◆ **Stored data**:
::::

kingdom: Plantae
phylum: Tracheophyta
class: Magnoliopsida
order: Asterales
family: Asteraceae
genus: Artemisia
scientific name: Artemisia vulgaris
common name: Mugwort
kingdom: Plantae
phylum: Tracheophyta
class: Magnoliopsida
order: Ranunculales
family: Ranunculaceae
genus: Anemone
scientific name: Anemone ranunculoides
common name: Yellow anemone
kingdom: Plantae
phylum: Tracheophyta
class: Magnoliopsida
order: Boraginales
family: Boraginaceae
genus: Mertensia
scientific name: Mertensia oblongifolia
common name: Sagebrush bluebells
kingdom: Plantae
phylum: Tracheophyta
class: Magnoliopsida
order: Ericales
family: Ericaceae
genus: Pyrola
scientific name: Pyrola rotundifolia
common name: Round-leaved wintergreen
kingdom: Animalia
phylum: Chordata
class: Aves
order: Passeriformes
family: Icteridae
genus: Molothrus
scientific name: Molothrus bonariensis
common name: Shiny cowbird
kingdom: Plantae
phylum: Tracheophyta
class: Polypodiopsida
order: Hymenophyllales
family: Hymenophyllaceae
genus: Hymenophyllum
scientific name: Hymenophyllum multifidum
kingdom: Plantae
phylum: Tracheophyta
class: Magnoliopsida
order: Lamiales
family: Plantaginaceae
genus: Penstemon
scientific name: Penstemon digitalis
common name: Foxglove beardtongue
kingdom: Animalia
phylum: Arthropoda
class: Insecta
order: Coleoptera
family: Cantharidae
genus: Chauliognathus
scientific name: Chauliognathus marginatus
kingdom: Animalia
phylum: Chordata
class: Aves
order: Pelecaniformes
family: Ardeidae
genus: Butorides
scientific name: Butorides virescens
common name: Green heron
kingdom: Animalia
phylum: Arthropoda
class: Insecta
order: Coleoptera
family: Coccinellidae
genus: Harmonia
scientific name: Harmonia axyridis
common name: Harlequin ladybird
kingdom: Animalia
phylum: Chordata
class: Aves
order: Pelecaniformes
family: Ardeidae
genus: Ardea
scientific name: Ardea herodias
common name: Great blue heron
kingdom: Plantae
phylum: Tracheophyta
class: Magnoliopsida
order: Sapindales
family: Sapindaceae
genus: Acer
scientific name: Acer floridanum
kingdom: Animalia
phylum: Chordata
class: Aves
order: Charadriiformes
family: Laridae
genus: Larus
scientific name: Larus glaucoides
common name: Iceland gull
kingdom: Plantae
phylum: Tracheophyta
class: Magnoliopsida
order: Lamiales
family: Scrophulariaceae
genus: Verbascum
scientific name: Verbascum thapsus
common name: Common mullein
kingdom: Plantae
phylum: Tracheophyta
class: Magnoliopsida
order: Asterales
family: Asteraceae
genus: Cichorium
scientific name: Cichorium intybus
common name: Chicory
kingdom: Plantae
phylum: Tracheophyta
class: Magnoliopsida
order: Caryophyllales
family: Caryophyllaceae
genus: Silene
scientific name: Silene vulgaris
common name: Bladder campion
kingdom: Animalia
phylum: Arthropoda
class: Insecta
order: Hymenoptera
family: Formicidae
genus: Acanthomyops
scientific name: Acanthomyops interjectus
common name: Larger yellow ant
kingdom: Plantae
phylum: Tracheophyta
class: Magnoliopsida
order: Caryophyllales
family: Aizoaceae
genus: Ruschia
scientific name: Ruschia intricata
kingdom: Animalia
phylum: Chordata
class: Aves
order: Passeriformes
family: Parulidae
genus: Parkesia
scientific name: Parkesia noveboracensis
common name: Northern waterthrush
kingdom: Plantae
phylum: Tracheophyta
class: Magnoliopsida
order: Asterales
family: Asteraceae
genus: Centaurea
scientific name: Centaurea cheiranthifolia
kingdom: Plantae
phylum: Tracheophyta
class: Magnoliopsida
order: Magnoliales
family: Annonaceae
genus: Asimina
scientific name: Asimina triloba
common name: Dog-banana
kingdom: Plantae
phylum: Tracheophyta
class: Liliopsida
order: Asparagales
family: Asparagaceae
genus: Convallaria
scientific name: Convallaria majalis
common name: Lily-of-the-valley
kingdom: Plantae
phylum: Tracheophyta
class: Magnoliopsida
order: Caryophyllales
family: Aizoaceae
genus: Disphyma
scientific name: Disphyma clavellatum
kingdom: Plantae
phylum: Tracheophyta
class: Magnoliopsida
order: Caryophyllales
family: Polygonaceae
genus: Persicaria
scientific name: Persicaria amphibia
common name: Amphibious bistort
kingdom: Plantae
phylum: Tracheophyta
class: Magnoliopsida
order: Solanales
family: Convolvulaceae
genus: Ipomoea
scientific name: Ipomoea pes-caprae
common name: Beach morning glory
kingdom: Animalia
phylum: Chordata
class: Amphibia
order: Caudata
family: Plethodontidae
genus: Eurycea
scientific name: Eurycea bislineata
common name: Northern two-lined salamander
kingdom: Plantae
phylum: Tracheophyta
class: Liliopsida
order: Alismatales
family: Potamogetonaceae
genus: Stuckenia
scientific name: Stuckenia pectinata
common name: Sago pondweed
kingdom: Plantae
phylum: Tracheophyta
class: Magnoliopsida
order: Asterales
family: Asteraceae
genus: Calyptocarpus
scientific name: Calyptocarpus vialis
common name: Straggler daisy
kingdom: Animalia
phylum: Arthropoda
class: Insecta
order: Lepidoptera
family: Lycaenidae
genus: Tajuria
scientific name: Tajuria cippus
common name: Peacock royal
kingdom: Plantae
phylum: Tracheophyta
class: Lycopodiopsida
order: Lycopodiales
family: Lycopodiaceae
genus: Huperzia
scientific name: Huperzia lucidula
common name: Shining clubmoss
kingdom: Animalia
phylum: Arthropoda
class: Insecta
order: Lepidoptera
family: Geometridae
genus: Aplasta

::::

Give all the lines of the entries above as a JSON list of strings, one string for each line, and leave out any blank lines.

◆ **Answer to this task**:
[
  "kingdom: Plantae",
  "phylum: Tracheophyta",
  "class: Magnoliopsida",
  "order: Asterales",
  "family: Asteraceae",
  "genus: Artemisia",
  "scientific name: Artemisia vulgaris",
  "common name: Mugwort",
  "kingdom: Plantae",
  "phylum: Tracheophyta",
  "class: Magnoliopsida",
  "order: Ranunculales",
  "family: Ranunculaceae",
  "genus: Anemone",
  "scientific name: Anemone ranunculoides",
  "common name: Yellow anemone",
  "kingdom: Plantae",
  "phylum: Tracheophyta",
  "class: Magnoliopsida",
  "order: Boraginales",
  "family: Boraginaceae",
  "genus: Mertensia",
  "scientific name: Mertensia oblongifolia",
  "common name: Sagebrush bluebells",
  "kingdom: Plantae",
  "phylum: Tracheophyta",
  "class: Magnoliopsida",
  "order: Ericales",
  "family: Ericaceae",
  "genus: Pyrola",
  "scientific name: Pyrola rotundifolia",
  "common name: Round-leaved wintergreen",
  "kingdom: Animalia",
  "phylum: Chordata",
  "class: Aves",
  "order: Passeriformes",
  "family: Icteridae",
  "genus: Molothrus",
  "scientific name: Molothrus bonariensis",
  "common name: Shiny cowbird",
  "kingdom: Plantae",
  "phylum: Tracheophyta",
  "class: Polypodiopsida",
  "order: Hymenophyllales",
  "family: Hymenophyllaceae",
  "genus: Hymenophyllum",
  "scientific name: Hymenophyllum multifidum",
  "kingdom: Plantae",
  "phylum: Tracheophyta",
  "class: Magnoliopsida",
  "order: Lamiales",
  "family: Plantaginaceae",
  "genus: Penstemon",
  "scientific name: Penstemon digitalis",
  "common name: Foxglove beardtongue",
  "kingdom: Animalia",
  "phylum: Arthropoda",
  "class: Insecta",
  "order: Coleoptera",
  "family: Cantharidae",
  "genus: Chauliognathus",
  "scientific name: Chauliognathus marginatus",
  "kingdom: Animalia",
  "phylum: Chordata",
  "class: Aves",
  "order: Pelecaniformes",
  "family: Ardeidae",
  "genus: Butorides",
  "scientific name: Butorides virescens",
  "common name: Green heron",
  "kingdom: Animalia",
  "phylum: Arthropoda",
  "class: Insecta",
  "order: Coleoptera",
  "family: Coccinellidae",
  "genus: Harmonia",
  "scientific name: Harmonia axyridis",
  "common name: Harlequin ladybird",
  "kingdom: Animalia",
  "phylum: Chordata",
  "class: Aves",
  "order: Pelecaniformes",
  "family: Ardeidae",
  "genus: Ardea",
  "scientific name: Ardea herodias",
  "common name: Great blue heron",
  "kingdom: Plantae",
  "phylum: Tracheophyta",
  "class: Magnoliopsida",
  "order: Sapindales",
  "family: Sapindaceae",
  "genus: Acer",
  "scientific name: Acer floridanum",
  "kingdom: Animalia",
  "phylum: Chordata",
  "class: Aves",
  "order: Charadriiformes",
  "family: Laridae",
  "genus: Larus",
  "scientific name: Larus glaucoides",
  "common name: Iceland gull",
  "kingdom: Plantae",
  "phylum: Tracheophyta",
  "class: Magnoliopsida",
  "order: Lamiales",
  "family: Scrophulariaceae",
  "genus: Verbascum",
  "scientific name: Verbascum thapsus",
  "common name: Common mullein",
  "kingdom: Plantae",
  "phylum: Tracheophyta",
  "class: Magnoliopsida",
  "order: Asterales",
  "family: Asteraceae",
  "genus: Cichorium",
  "scientific name: Cichorium intybus",
  "common name: Chicory",
  "kingdom: Plantae",
  "phylum: Tracheophyta",
  "class: Magnoliopsida",
  "order: Caryophyllales",
  "family: Caryophyllaceae",
  "genus: Silene",
  "scientific name: Silene vulgaris",
  "common name: Bladder campion",
  "kingdom: Animalia",
  "phylum: Arthropoda",
  "class: Insecta",
  "order: Hymenoptera",
  "family: Formicidae",
  "genus: Acanthomyops",
  "scientific name: Acanthomyops interjectus",
  "common name: Larger yellow ant",
  "kingdom: Plantae",
  "phylum: Tracheophyta",
  "class: Magnoliopsida",
  "order: Caryophyllales",
  "family: Aizoaceae",
  "genus: Ruschia",
  "scientific name: Ruschia intricata",
  "kingdom: Animalia",
  "phylum: Chordata",
  "class: Aves",
  "order: Passeriformes",
  "family: Parulidae",
  "genus: Parkesia",
  "scientific name: Parkesia noveboracensis",
  "common name: Northern waterthrush",
  "kingdom: Plantae",
  "phylum: Tracheophyta",
  "class: Magnoliopsida",
  "order: Asterales",
  "family: Asteraceae",
  "genus: Centaurea",
  "scientific name: Centaurea cheiranthifolia",
  "kingdom: Plantae",
  "phylum: Tracheophyta",
  "class: Magnoliopsida",
  "order: Magnoliales",
  "family: Annonaceae",
  "genus: Asimina",
  "scientific name: Asimina triloba",
  "common name: Dog-banana",
  "kingdom: Plantae",
  "phylum: Tracheophyta",
  "class: Liliopsida",
  "order: Asparagales",
  "family: Asparagaceae",
  "genus: Convallaria",
  "scientific name: Convallaria majalis",
  "common name: Lily-of-the-valley",
  "kingdom: Plantae",
  "phylum: Tracheophyta",
  "class: Magnoliopsida",
  "order: Caryophyllales",
  "family: Aizoaceae",
  "genus: Disphyma",
  "scientific name: Disphyma clavellatum",
  "kingdom: Plantae",
  "phylum: Tracheophyta",
  "class: Magnoliopsida",
  "order: Caryophyllales",
  "family: Polygonaceae",
  "genus: Persicaria",
  "scientific name: Persicaria amphibia",
  "common name: Amphibious bistort",
  "kingdom: Plantae",
  "phylum: Tracheophyta",
  "class: Magnoliopsida",
  "order: Solanales",
  "family: Convolvulaceae",
  "genus: Ipomoea",
  "scientific name: Ipomoea pes-caprae",
  "common name: Beach morning glory",
  "kingdom: Animalia",
  "phylum: Chordata",
  "class: Amphibia",
  "order: Caudata",
  "family: Plethodontidae",
  "genus: Eurycea",
  "scientific name: Eurycea bislineata",
  "common name: Northern two-lined salamander",
  "kingdom: Plantae",
  "phylum: Tracheophyta",
  "class: Liliopsida",
  "order: Alismatales",
  "family: Potamogetonaceae",
  "genus: Stuckenia",
  "scientific name: Stuckenia pectinata",
  "common name: Sago pondweed",
  "kingdom: Plantae",
  "phylum: Tracheophyta",
  "class: Magnoliopsida",
  "order: Asterales",
  "family: Asteraceae",
  "genus: Calyptocarpus",
  "scientific name: Calyptocarpus vialis",
  "common name: Straggler daisy",
  "kingdom: Animalia",
  "phylum: Arthropoda",
  "class: Insecta",
  "order: Lepidoptera",
  "family: Lycaenidae",
  "genus: Tajuria",
  "scientific name: Tajuria cippus",
  "common name: Peacock royal",
  "kingdom: Plantae",
  "phylum: Tracheophyta",
  "class: Lycopodiopsida",
  "order: Lycopodiales",
  "family: Lycopodiaceae",
  "genus: Huperzia",
  "scientific name: Huperzia lucidula",
  "common name: Shining clubmoss",
  "kingdom: Animalia",
  "phylum: Arthropoda",
  "class: Insecta",
  "order: Lepidoptera",
  "family: Geometridae",
  "genus: Aplasta"
]